Azmi büyüdükçe soruları da çoğalıyordu.
"Bu ne? Neden böyle? Ben yapabilir miyim?
Esin’le Ayhan bazen ona yanıt vermekte zorlanırken, kimi zaman acemi anne
baba konumuna düşüveriyorlardı.
Okul öncesi derken ilköğretime başlayışı... Öğretmeniyle tanışması...
Harfleri yazmak heceleri çalışmak yerine oyun oynamak istiyor,
huysuzlanıyordu. Hala okumayı sökememişti.
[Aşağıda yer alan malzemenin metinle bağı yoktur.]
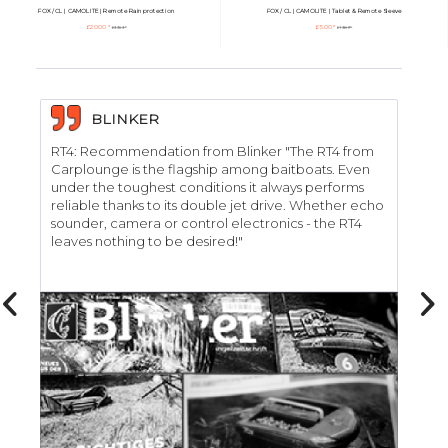
FOX / CL | CAMOLITE | Remote Rainprotection
FOX / CL | CAMOLITE | Tablet & Remote Sleeve
£20.00 *
£5.00 *
£33.53 *
£13.89 *
BLINKER
RT4: Recommendation from Blinker "The RT4 from
RT
Carplounge is the flagship among baitboats. Even
"C
under the toughest conditions it always performs
car
reliable thanks to its double jet drive. Whether echo
de
sounder, camera or control electronics - the RT4
we
leaves nothing to be desired!"
RT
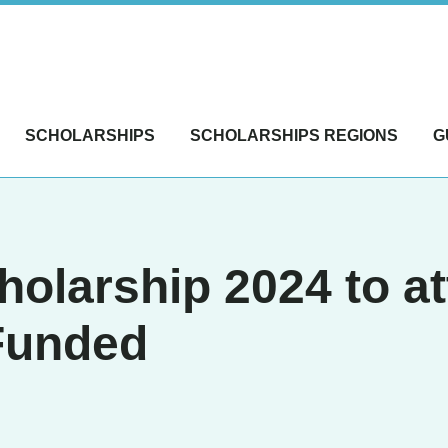
SCHOLARSHIPS
SCHOLARSHIPS REGIONS
G
cholarship 2024 to
 Funded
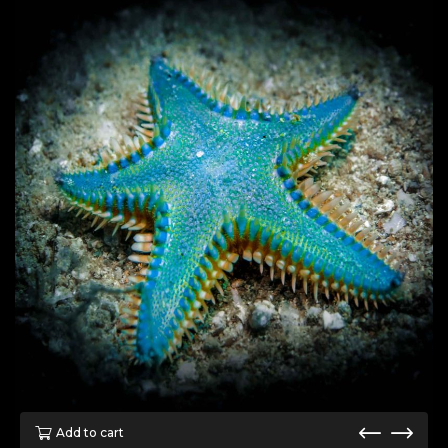
Add to cart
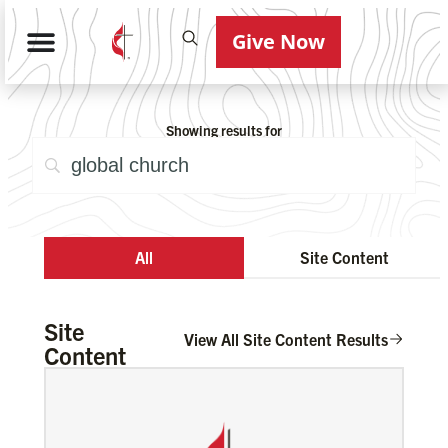
Give Now
Showing results for
All
Site Content
Site
View All Site Content Results
Content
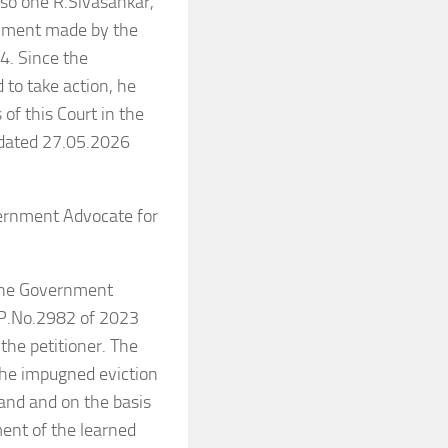
so one R.Sivasankar,
chment made by the
4. Since the
d to take action, he
of this Court in the
e dated 27.05.2026
vernment Advocate for
 the Government
W.P.No.2982 of 2023
the petitioner. The
 the impugned eviction
land and on the basis
ment of the learned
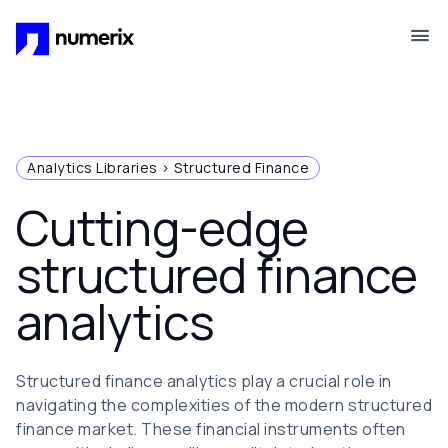
Skip to main content
Analytics Libraries > Structured Finance
Cutting-edge
structured finance
analytics
Structured finance analytics play a crucial role in
navigating the complexities of the modern structured
finance market. These financial instruments often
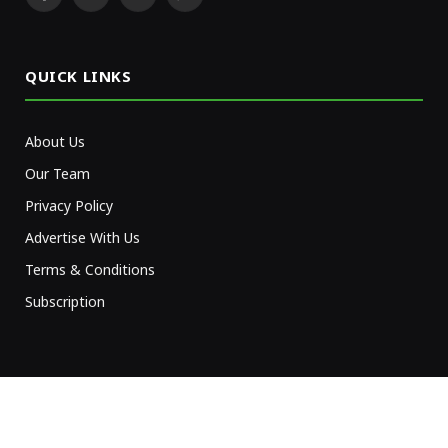
Facebook
X
YouTube
WhatsApp
(Twitter)
QUICK LINKS
About Us
Our Team
Privacy Policy
Advertise With Us
Terms & Conditions
Subscription
NEWSLETTER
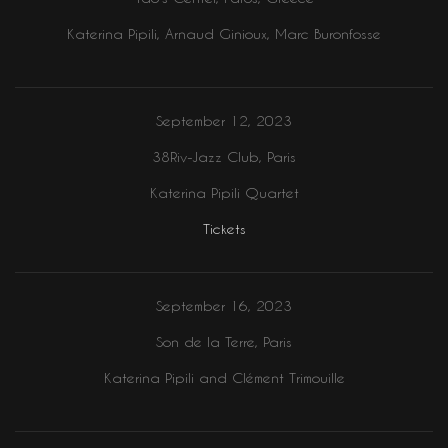
Katerina Pipili, Arnaud Ginioux, Marc Buronfosse
September 12, 2023
38Riv-Jazz Club, Paris
Katerina Pipili Quartet
Tickets
September 16, 2023
Son de la Terre, Paris
Katerina Pipili and Clément Trimouille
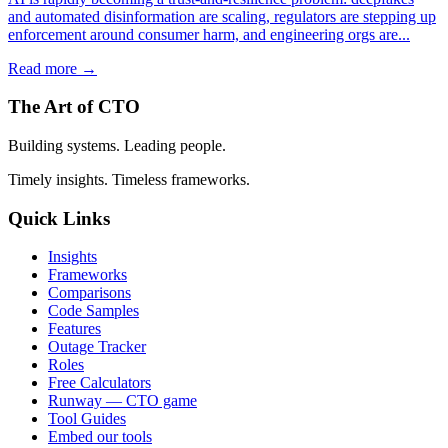
and automated disinformation are scaling, regulators are stepping up
enforcement around consumer harm, and engineering orgs are...
Read more →
The Art of CTO
Building systems. Leading people.
Timely insights. Timeless frameworks.
Quick Links
Insights
Frameworks
Comparisons
Code Samples
Features
Outage Tracker
Roles
Free Calculators
Runway — CTO game
Tool Guides
Embed our tools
Esin en yakın arkadaşıyla bu konuyu dertleşirken çözüm olarak ona
"Öğretmeninle durumunu konuşsan bence daha iyi olur." diye
yanıtladı.
"Haklısın, eşimle ben de senin gibi düşündük."
"Biliyor musun? Kızım ilkokul birinci sınıfa giderken her gün bizde
ikna savaşı vardı. Hep beni yanında istiyor, ağlıyordu.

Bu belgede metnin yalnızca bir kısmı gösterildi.